*Supplied text*.
··········

7.3 The Guarantor warrants to the Seller that each of the Guarantor’s Warranties is true and accurate as at the date of this Agreement.

 

7.4 The Seller’s Warranties (other than the Title and Capacity Warranties) are qualified by those matters fairly disclosed in this Agreement and in the Disclosure Letter and for this purpose fairly disclosed means disclosed in such manner and in such detail as to enable a reasonable buyer, having received the assistance, information and advice received by the Buyer in relation to the Company, to make an informed and accurate assessment of the matter concerned. No warranty or representation is given as to the accuracy or completeness of any statements (including any statements of opinion) contained in the Disclosure Letter.

 

7.5 The Seller’s Warranties other than the Title and Capacity Warranties are further qualified by and the Buyer is deemed to have knowledge of the documents and information contained in the Data Room details of which are set out in the Data Room Index.

 

7.6 In each Seller’s Warranty, where any statement is qualified as being made “so far as the Seller is aware” or any similar expression, such statement shall be deemed to refer to the actual knowledge or awareness of Richard Lutenski.

 

7.7 Each of the paragraphs in Part A of Schedule 2 shall be construed as a separate and independent Warranty and the Buyer or the Seller (as the case may be) shall have a separate claim and right of action in respect of each breach of a Warranty.

 

7.8 The only Seller’s Warranties given:

 

  (a) in respect of Intellectual Property Rights and data protection are those contained in paragraph 14 of Part A of Schedule 2 and each of the other Seller’s Warranties shall be deemed not to be given in respect of Intellectual Property Rights;

 

  (b) in respect of employment or pension matters are those contained in paragraphs 11 and 12 of Part A of Schedule 2 and each of the other Seller’s Warranties shall be deemed not to be given in respect of such matters;

 

  (c) in respect of Taxation are those contained in paragraph 17 of Part A of Schedule 2 and each of the other Seller’s Warranties shall be deemed not to be given in respect of Taxation; and

 

  (d) in respect of regulatory compliance are those contained in paragraph 8 of Part A of Schedule 2 and each of the other Seller’s Warranties shall be deemed not to be given in respect of regulatory compliance.

··········

*Source data*.
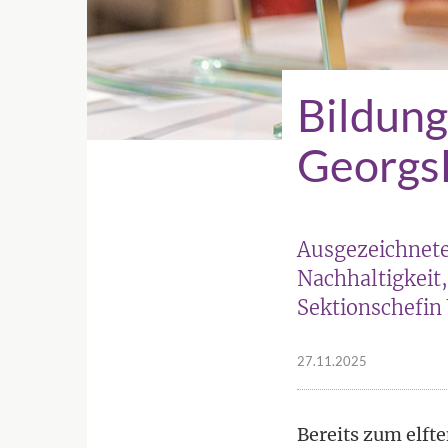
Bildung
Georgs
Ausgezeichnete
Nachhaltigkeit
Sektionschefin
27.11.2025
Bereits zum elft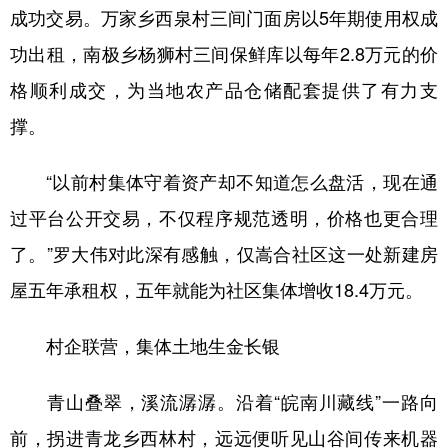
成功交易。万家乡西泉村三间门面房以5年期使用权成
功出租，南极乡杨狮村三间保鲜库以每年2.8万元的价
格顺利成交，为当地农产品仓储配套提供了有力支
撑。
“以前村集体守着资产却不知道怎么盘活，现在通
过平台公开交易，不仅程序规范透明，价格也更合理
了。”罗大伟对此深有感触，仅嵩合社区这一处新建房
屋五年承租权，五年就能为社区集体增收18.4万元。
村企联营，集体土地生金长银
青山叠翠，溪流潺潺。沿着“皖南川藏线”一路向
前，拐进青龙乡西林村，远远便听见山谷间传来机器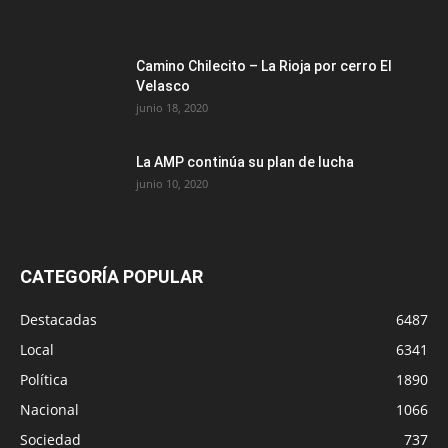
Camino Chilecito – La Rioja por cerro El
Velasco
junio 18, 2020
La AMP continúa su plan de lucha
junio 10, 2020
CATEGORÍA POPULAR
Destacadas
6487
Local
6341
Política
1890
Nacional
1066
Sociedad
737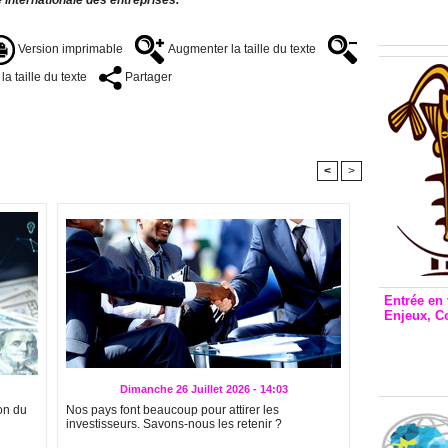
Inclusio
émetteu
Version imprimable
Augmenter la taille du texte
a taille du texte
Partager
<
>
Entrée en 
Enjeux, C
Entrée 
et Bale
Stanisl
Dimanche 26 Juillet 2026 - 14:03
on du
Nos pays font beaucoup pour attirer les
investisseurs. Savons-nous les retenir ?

··········

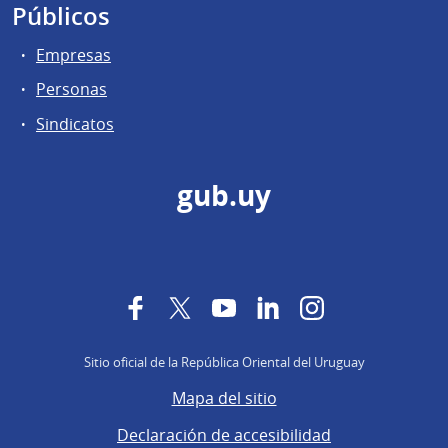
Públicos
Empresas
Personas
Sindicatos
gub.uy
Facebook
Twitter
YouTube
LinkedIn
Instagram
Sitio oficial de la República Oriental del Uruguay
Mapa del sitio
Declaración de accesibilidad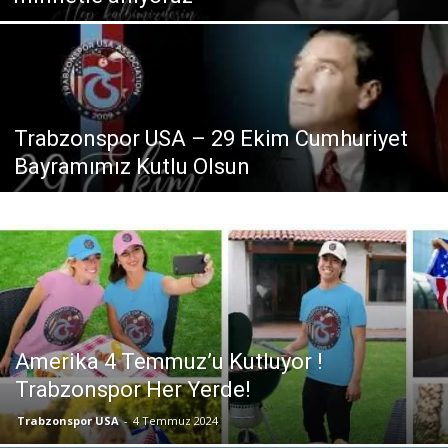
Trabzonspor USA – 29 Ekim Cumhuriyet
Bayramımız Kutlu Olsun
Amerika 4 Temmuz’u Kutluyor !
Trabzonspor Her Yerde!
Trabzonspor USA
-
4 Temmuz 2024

··········

*Written task A*.
Answer these from the warranty clauses:
(i) Whose actual knowledge or awareness does a statement made "so far as the Seller is aware" refer to?
(ii) Which paragraph of Part A of Schedule 2 holds the only Seller's Warranties given in respect of Taxation?
(iii) As at what date does the Guarantor warrant that each of the Guarantor's Warranties is true and accurate?
*Written task B*. Carry on with the warranty clauses from their last sentence, in the same numbered style.
The records aren't needed here.

*Answer A*.
(i) Richard Lutenski
(ii) Paragraph 17
(iii) The date of this Agreement

*Answer B*.
 

7.9 The Buyer acknowledges that the Seller’s Warranties, and the warranties given by clause 3.1 are the only warranties, representations or other assurances of any kind given by or on behalf of the Seller.

 

6


EXECUTION VERSION

 

7.10 Notwithstanding anything to the contrary set out in this Agreement but without prejudice to clause 7.9, no other statement, promise or forecast made by or on behalf of the Seller may form the basis of, or be pleaded in connection with, any claim against the Seller and, without prejudice to the provisions of clause 13 (Entire Agreement), the Buyer acknowledges and agrees, that the Seller makes no representation or warranty as to:

 

  (a) any projections, estimates, budgets, statements of intent or statements of opinion delivered to or made available to the Buyer or any of its directors, officers, employees, agents or advisers of future revenues, future results of operations (or any component thereof), future cash flows or future financial condition (or any component thereof) of the Company; or

 

  (b) any other information or documents made available to the Buyer or any of its directors, officers, employees, agents or advisers with respect to the Seller or the Company or any of their businesses, assets, liabilities or operations,

on or prior to the date of this Agreement, including in the documents provided in the Data Room.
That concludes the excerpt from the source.